Scientists have stumbled upon an ancient retrovirus that had likely been spread across the planet 15 to 30 million years ago.
Retroviruses can be found throughout all nature, and they include such deadly diseases as the dreaded human immunodeficiency virus (HIV) as well as human T-cell leukaemia virus. This particular ancient virus, part of a group called ERV-Fc, is believed to have infected a wide range of carnivores, primates, and rodents alike millions of years ago, according to an eLIFE statement.
Scientists believe that this ancient virus ERV-Fc was so widespread that Antarctica and Australia were the only continents untouched by it, and it may have crossed species boundaries 20 times.
The study was conducted by researchers at Boston College, who had their work cut out for them finding evidence of this virus, considering that viruses don’t leave fossils behind and therefore it’s tough to know how they’ve originated and evolved over the billions of years of history of life on Earth.
“Viruses have been with us for billions of years, and exist everywhere that life is found. They therefore have a significant impact on the ecology and evolution of all organisms, from bacteria to humans,” study co-author Welkin Johnson, Professor of Biology at Boston College, said in the statement. “Unfortunately, viruses do not leave fossils behind, meaning we know very little about how they originate and evolve. Over the course of millions of years, however, viral genetic sequences accumulate in the DNA genomes of living organisms, including humans, and can serve as molecular ‘fossils’ for exploring the natural history of viruses and their hosts.”
Researchers were able to find a remnant of one of these viruses, and determine where they would have been found in the ancient world and how they would have adapted to live inside mammals. They searched mammalian genome sequence databases for the ERV-Fc virus, and then compared the sequences. Then, they reconstructed the proteins sequence representing the ERV-Fc virus in that species — a process that could prove invaluable in the future for learning more about the ancient world.

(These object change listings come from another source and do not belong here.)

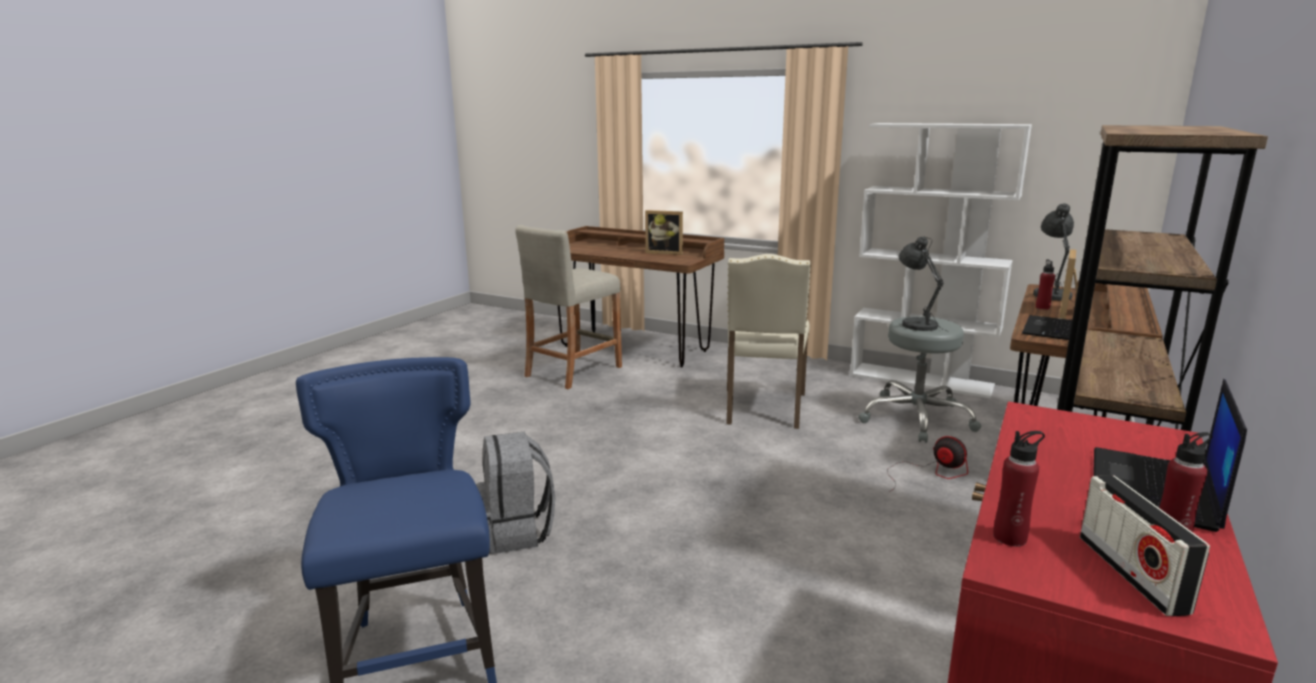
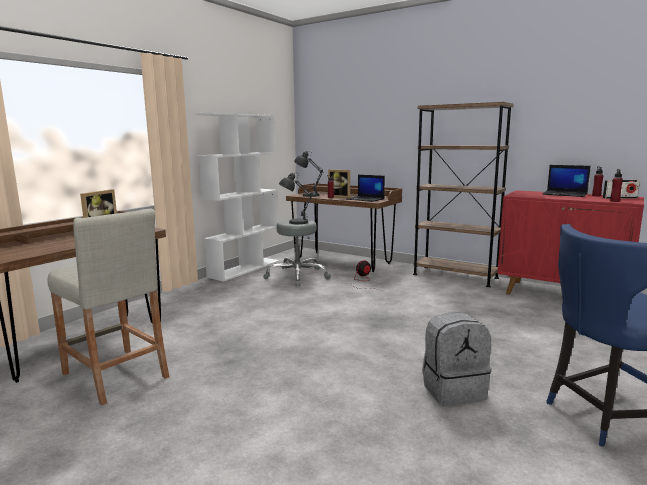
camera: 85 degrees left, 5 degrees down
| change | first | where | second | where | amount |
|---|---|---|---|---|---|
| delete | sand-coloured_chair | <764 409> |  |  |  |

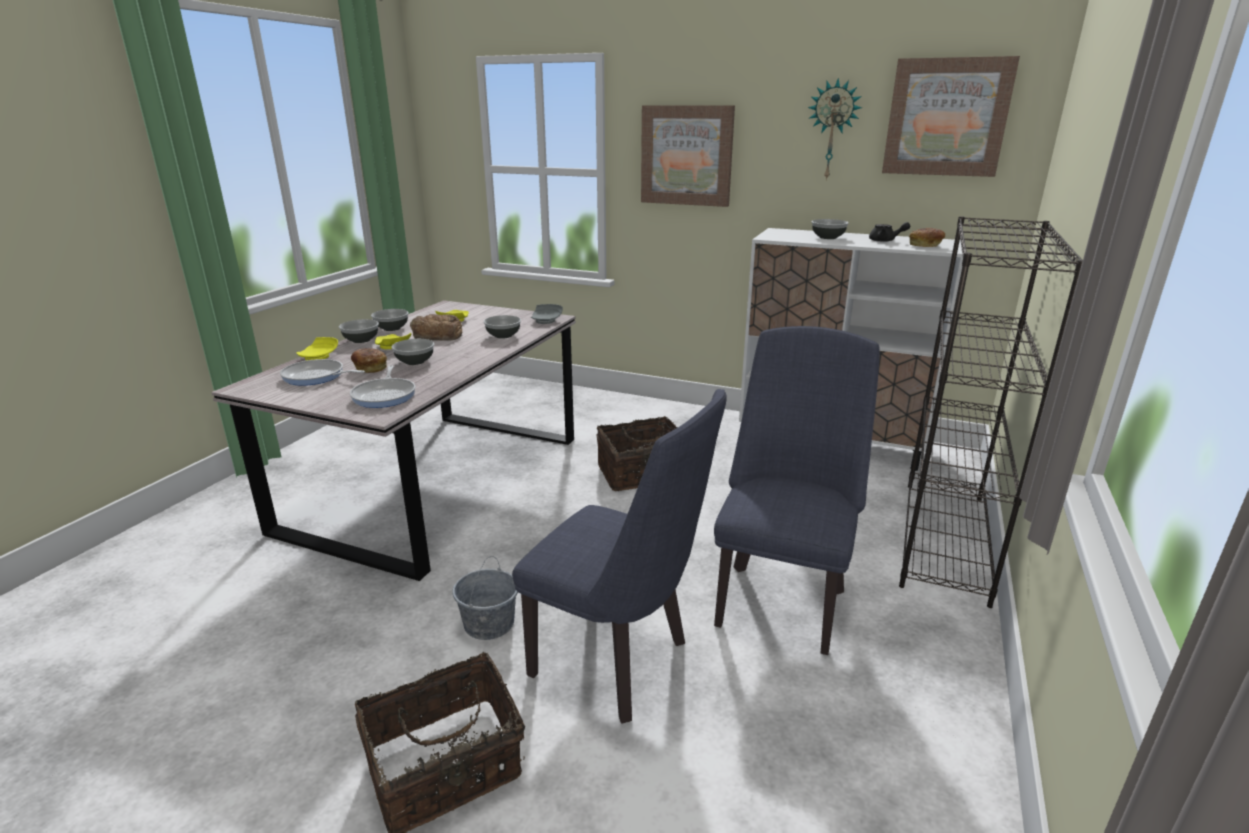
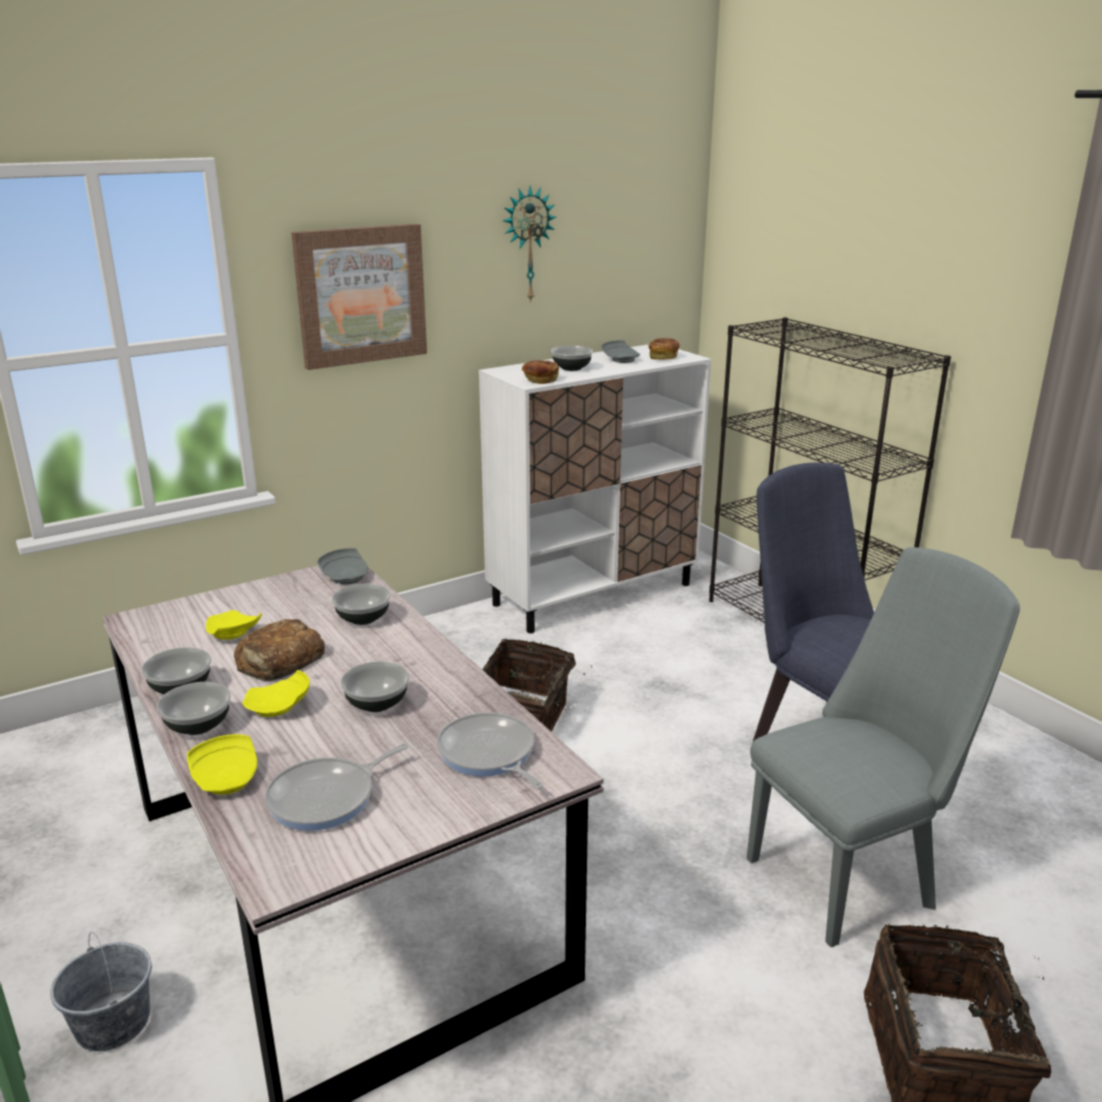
camera: 55 degrees left, 0 degrees up
| change | first | where | second | where | amount |
|---|---|---|---|---|---|
| delete | picture | <946 117> |  |  |  |
| replace | black_teapot | <885 241> | gray_flat_dish | <621 359> |  |
| move | baked_bread | <370 368> |  | <540 380> |  |
| rotate | frying_pan | <385 395> |  | <488 754> | 150 degrees counterclockwise |
| recolor | blue_chair | <621 663> | gray_chair | <851 876> |  |
| move | gray_water_bucket | <489 623> |  | <112 1022> |  |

“The challenge will now be to use ancient viral sequences for looking back in time, which may prove insightful for predicting the long-term consequences of newly emerging viral infections,” lead author William E. Diehl from the University of Massachusetts said in the statement. “For example, we could potentially assess the impact of HIV on human health 30 million years from now. The method will allow us to better understand when and why new viruses emerge and how long-term contact with them impacts the evolution of host organisms.”